■ **WORK TASK**:
Copy the rows below word for word, leaving out the pictures.

■ **DATA SUPPLIED**:
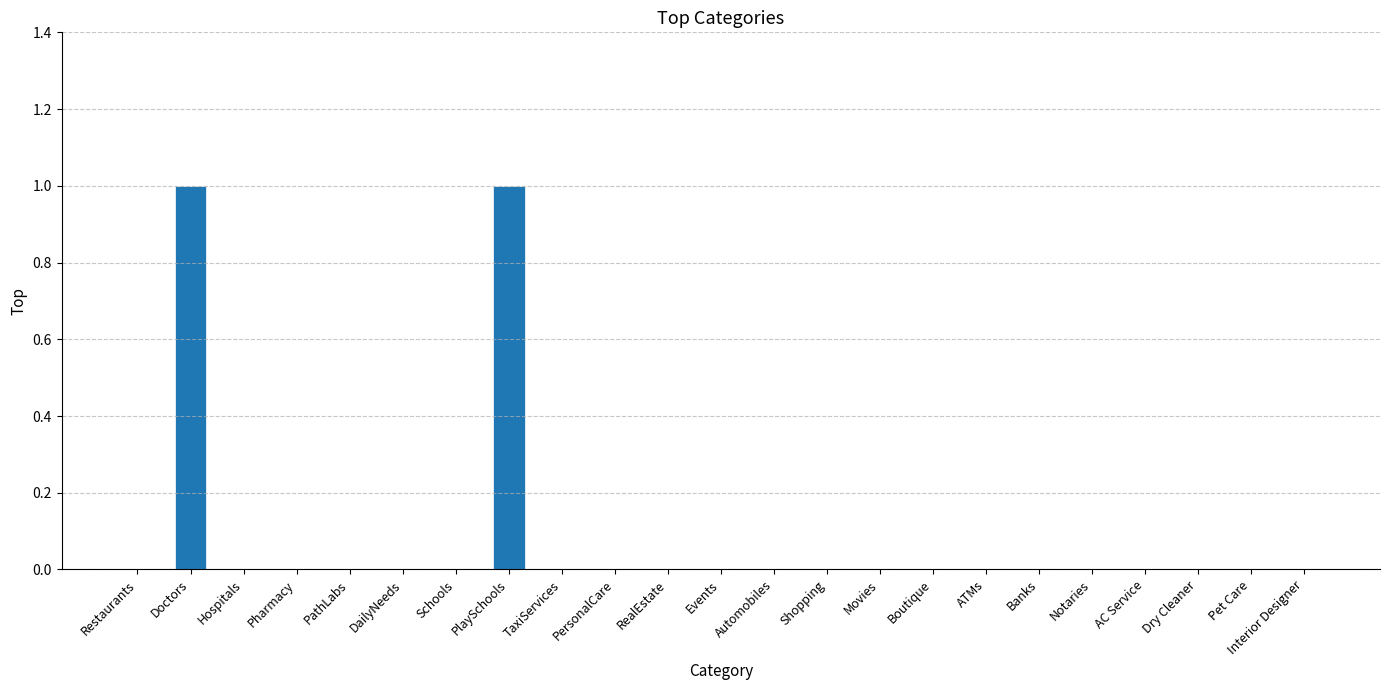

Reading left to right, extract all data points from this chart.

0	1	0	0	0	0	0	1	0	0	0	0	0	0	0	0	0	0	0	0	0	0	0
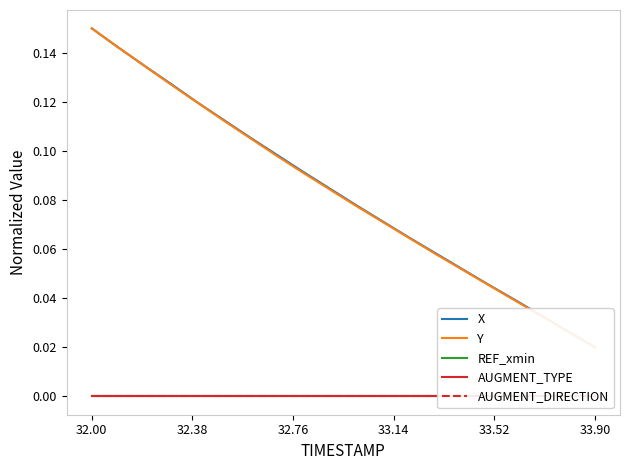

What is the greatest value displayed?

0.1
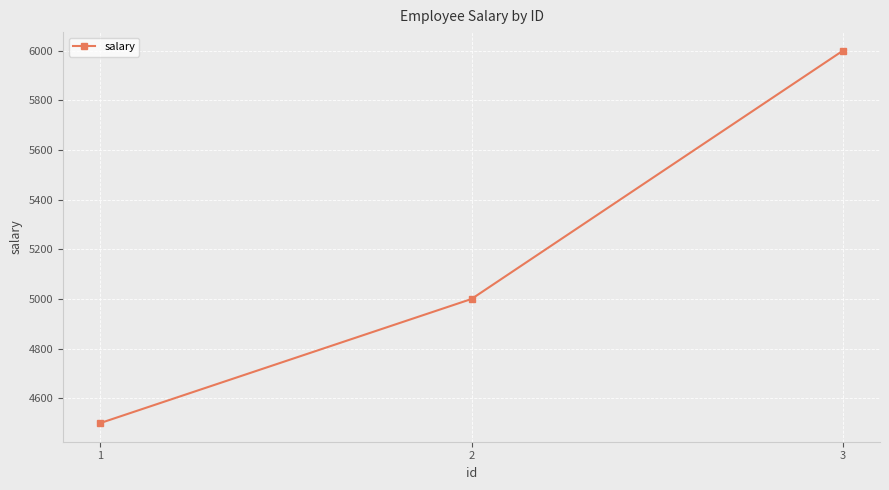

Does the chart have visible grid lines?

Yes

■ **RESPONSE TO THE EXERCISE**:
Reading left to right, extract all data points from this chart.

0	1	0	0	0	0	0	1	0	0	0	0	0	0	0	0	0	0	0	0	0	0	0

What is the greatest value displayed?

0.1

Does the chart have visible grid lines?

Yes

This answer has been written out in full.